This was one of three positions I moved into that week. The other two failed but I got out without getting hurt too much but this one I still hold. I am new to all this but it is pleasing to see I got one right my first time at bat. I'm up 10% as of today. Now I just have to time my exit well.
Does anyone have any thoughts on Pattern Rec vs. what is said in IBD? Today's IBD mentioned that TCBI is extended from a flat base BP of 39.41 and meanwhile we see an ascending base in pattern rec.
I do realize that investing is as much an art as it is a science. Is this merely an example of that dichotomy or is this not truly an ascending base? Thoughts?
I think we have to take the position the 40%-50% of buys won't work even from quality bases (see CSTR). This is a possible ascending base according to pattern rec, but the "extended" comments suggests that this is a more advanced entry and that casual readers of the paper might become easily confused by trying to read ascending bases which are typically a ways up off the 50 day, where an improper reading is more prone to a sharp break.
Using the "only trust a pocket pivot for three more days rule", usually gets me out of a bad trade with a less than 4.5% loss, so I can be more confident in an entry within 5% of the low of the pocket pivot day like today.
Abe- is this one at risk (or has it already) violated your 3 or 4 day w/out accumulation rule?
I know Pocket Pivot can any one explain what does 'only trust a pocket pivot for three more days rule"
Great question. I really prefer stocks that can accumulate again right away after a breakout. However we must develop a "composite opinion". Remember that most stocks that give you a valid CAN SLIM base, and do not fall 7% from the pivot point, will likely give you some 8-25% move upward over the "Don't take profits during the first eight weeks of a move unless the stock gets into serious trouble or is having a two-three week climax run up" rule pg 271 HTMMIS.
My account is small and I am at my desk all day, so I can be pretty nimble. With TCBI distributing today while MLNX, SSYS, AGU, ASH,are showing pocket pivot volume from buy points at the 50 dma or from the top of the base, I would have sold the TCBI in order to consolidate into those names and take my shots along side the heavy volume.
I closed my four day hold of SPF today based on these rules.

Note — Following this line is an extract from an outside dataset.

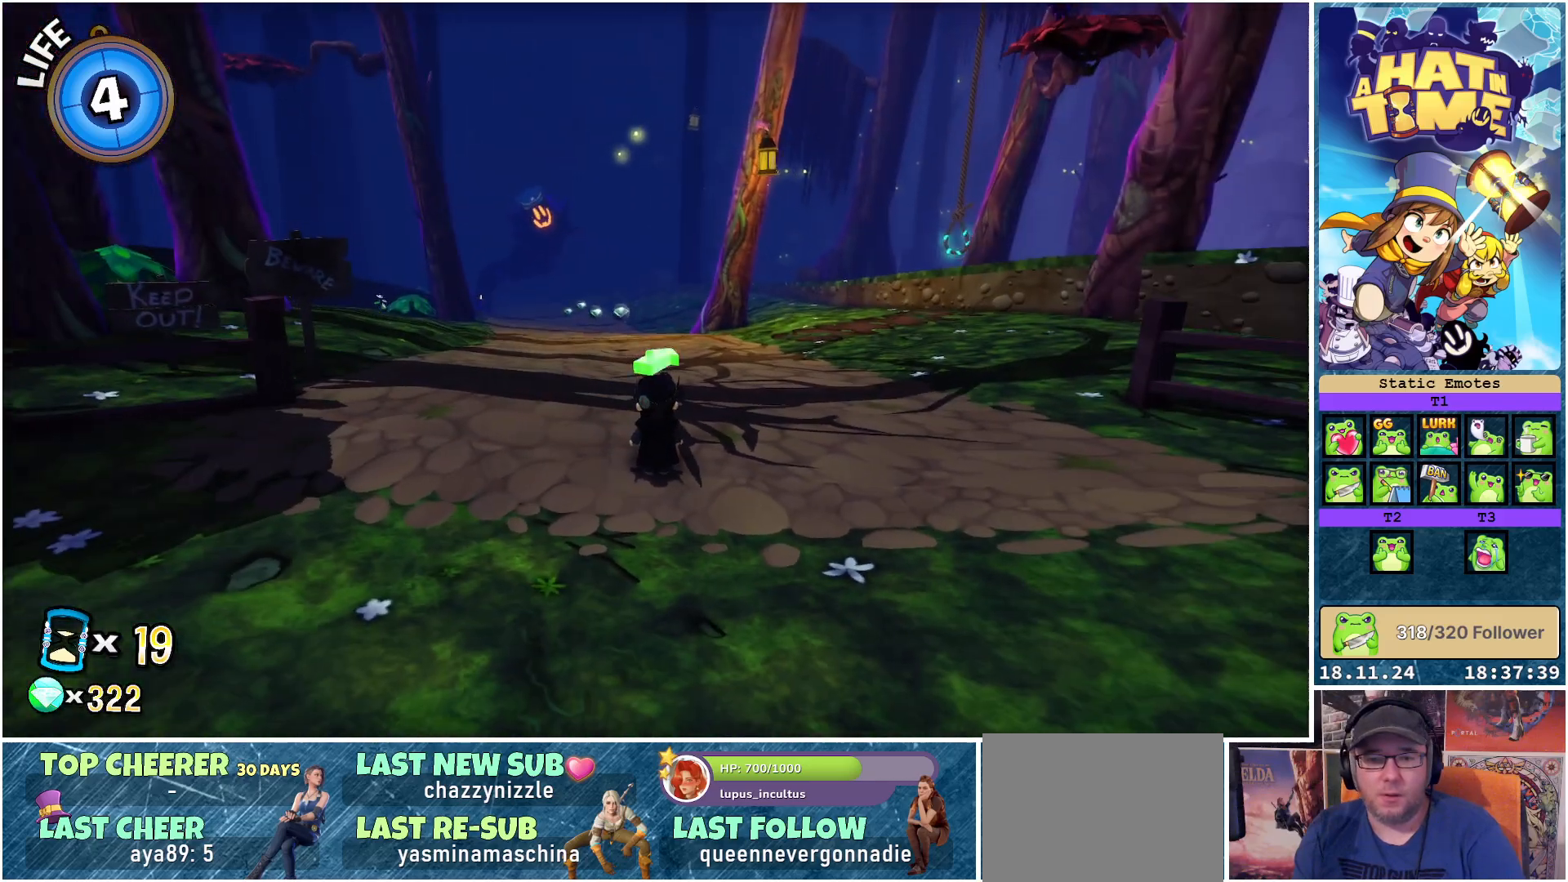
{"buttons": [], "left_stick": "up", "right_stick": "center", "events": [[83, "left_stick", "up"]]}
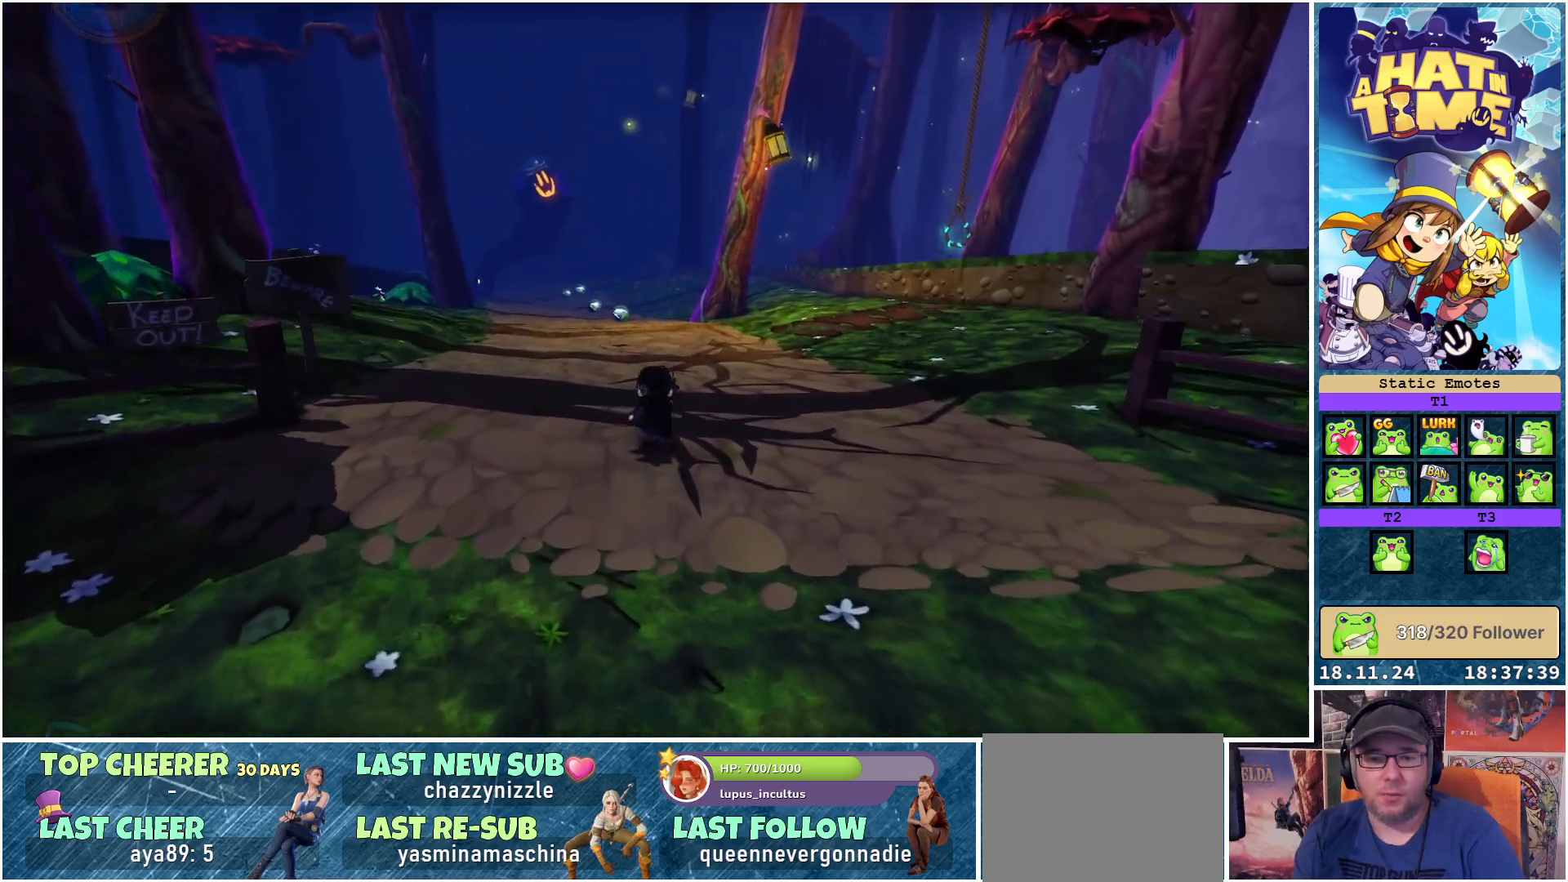
{"buttons": [], "left_stick": "up", "right_stick": "center", "events": [[300, "right_stick", "down-left"], [433, "right_stick", "center"]]}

Tiny profit, but I believe I can get into the other names that are starting their 3-6 day bursts, and then I will see how those act.
I didn't get SSYS because I have been burned a lot on handles deeper than 12%. Maybe I can catch it launching from the 50 day over the next few weeks.
The "Only trust a pocket pivot for three more days rule, during which it had better show accumulation again and quickly get higher in price or I will sell it." rule came from practicing on hundreds and hundreds of charts in Chart Arcade. see Chart Arcade Ten Rules that Work community.marketsmith.com/.../7509.aspx
In today's real life example, I can buy SPF on 7/12 with the pocket pivot, sell it today with a tiny gain and then buy MLNX today.
It isn't very exciting in this last four days, however the rules can get me into CSTR on 6/26 & 6/29 and out of CSTR on 7/10 with a small gain rather than a small loss. The small gains and losses really add up over the course of a year.
Regarding MLNX - should it be sold tomorrow, held or even added based on the "gap-up buy rule"?
Now that it is 40% up off the 50 dma, I think locking in some of the profit might be appropriate. However this launch has happened very early as the market is starting to turn up. So I suppose that giving it at least a few more days or maybe eight weeks from the June breakout for a substantial piece of the holding might allow the larger move to be captured. Remember even the fastest stocks like QCOM 1999; TZOO 2004; DRYS 2007 dove back toward the 50 dma at some point.